Everyone is familiar with the concept of Fat Jeans... or, well, everyone that I can associate with because those girls who just lose 15lbs without trying tend to get lifted up up and clean away by the gale forces my eye rolling creates.

But Fat Jeans, yes? The reserve pair you keep in the drawer for the morning after you have six bowls of free bar cheese curls and an equally questionable number of beers? Exactly.

They're the pair you need the week before your period or the weeks so far after your period you think you might need to accommodate a burgeoning uterus. Fat Jeans. Everyone's got 'em.

But what about skinny jeans?

Not the emo cum Audrey Hepburn style Gap foisted upon us a few years ago that is flattering on no one save goth teenagers staging a hunger strike until somebody understands them. No, skinny jeans as in the opposite of fat jeans. The jeans on reserve in case the stars align and you have an explosive case of diarrhea, a heinous break-up, and a craving for celery and only celery, all at the same time.

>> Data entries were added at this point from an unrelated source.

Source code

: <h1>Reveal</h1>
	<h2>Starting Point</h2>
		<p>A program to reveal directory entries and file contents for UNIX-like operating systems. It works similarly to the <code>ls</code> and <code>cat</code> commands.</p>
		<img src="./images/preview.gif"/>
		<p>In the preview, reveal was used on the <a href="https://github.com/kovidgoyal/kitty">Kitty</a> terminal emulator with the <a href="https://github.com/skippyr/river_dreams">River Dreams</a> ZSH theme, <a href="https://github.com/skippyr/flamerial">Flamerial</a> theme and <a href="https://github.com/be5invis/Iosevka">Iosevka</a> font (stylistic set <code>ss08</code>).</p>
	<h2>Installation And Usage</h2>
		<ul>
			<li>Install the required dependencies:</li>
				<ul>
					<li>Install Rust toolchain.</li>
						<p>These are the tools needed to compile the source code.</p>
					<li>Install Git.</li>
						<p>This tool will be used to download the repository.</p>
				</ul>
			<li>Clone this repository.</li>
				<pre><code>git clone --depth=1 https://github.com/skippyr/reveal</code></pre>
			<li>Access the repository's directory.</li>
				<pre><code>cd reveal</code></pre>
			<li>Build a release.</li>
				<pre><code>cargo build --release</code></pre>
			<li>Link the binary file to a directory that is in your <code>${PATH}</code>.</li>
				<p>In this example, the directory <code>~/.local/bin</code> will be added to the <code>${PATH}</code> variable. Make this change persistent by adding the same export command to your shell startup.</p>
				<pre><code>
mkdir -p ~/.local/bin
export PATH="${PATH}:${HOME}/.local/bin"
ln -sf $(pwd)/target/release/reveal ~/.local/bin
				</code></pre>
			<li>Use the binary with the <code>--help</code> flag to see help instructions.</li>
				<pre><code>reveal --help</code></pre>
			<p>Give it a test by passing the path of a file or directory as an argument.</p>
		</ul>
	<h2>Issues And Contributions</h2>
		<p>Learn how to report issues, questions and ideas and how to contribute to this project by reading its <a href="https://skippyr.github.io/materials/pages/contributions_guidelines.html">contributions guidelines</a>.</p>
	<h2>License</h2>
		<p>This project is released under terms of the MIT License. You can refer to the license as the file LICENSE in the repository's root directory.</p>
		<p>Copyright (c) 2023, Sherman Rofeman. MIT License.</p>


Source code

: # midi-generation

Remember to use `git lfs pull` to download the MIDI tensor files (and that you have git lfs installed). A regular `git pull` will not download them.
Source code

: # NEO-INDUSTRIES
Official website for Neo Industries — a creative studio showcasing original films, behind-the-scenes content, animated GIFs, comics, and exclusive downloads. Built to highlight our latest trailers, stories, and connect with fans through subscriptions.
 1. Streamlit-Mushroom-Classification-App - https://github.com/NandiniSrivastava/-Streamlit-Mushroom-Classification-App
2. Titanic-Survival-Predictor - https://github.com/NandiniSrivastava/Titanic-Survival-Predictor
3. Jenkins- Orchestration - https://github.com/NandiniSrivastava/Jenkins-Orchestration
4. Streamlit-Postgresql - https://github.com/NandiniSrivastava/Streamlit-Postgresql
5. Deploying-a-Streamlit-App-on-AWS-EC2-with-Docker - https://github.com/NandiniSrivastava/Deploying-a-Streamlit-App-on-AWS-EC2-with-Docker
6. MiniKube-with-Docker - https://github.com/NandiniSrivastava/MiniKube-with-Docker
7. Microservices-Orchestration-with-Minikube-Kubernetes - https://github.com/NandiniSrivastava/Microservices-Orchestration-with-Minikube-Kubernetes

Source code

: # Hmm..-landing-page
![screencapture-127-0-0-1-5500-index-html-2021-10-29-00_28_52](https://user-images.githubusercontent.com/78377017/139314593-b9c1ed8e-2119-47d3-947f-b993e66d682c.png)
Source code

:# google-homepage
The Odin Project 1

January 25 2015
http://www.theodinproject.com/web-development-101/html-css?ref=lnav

Are skinny jeans ever in rotation? Are they just depressing reminders of what will no longer be? I mean... let's face it. We never actually lose fat cells, the existing ones just get smaller.

I lost a lot of weight last year in the throes of a vicious break-up and a determination to find a beach worthy bod. So much so my clothes didn't fit well. Thus, I went shopping. And lo, I bought items to fit my thinner self.

Well now I'm a lot happier and healthier and apparently I carry some of that good will around my midsection. This makes all the new things from last spring and summer laughably impossible.

But. Do I keep a pair of pants from that era? Just in case? I mean... again, the stars could align. I might still yet require skinny pants.

Blah. I think I just need to get over the fact that I will never again have my 16 year old metabolism. Okay. Skinny pants will go.

Let the purging for the impending move begin!

Edited to add: Wherein purging is not a Freudian-ly placed metaphor... I really need to throw stuff out. As in, not food from my body. But rather all the crap that accrues after eight years of moving the same effing stuff. Don't fret my pets.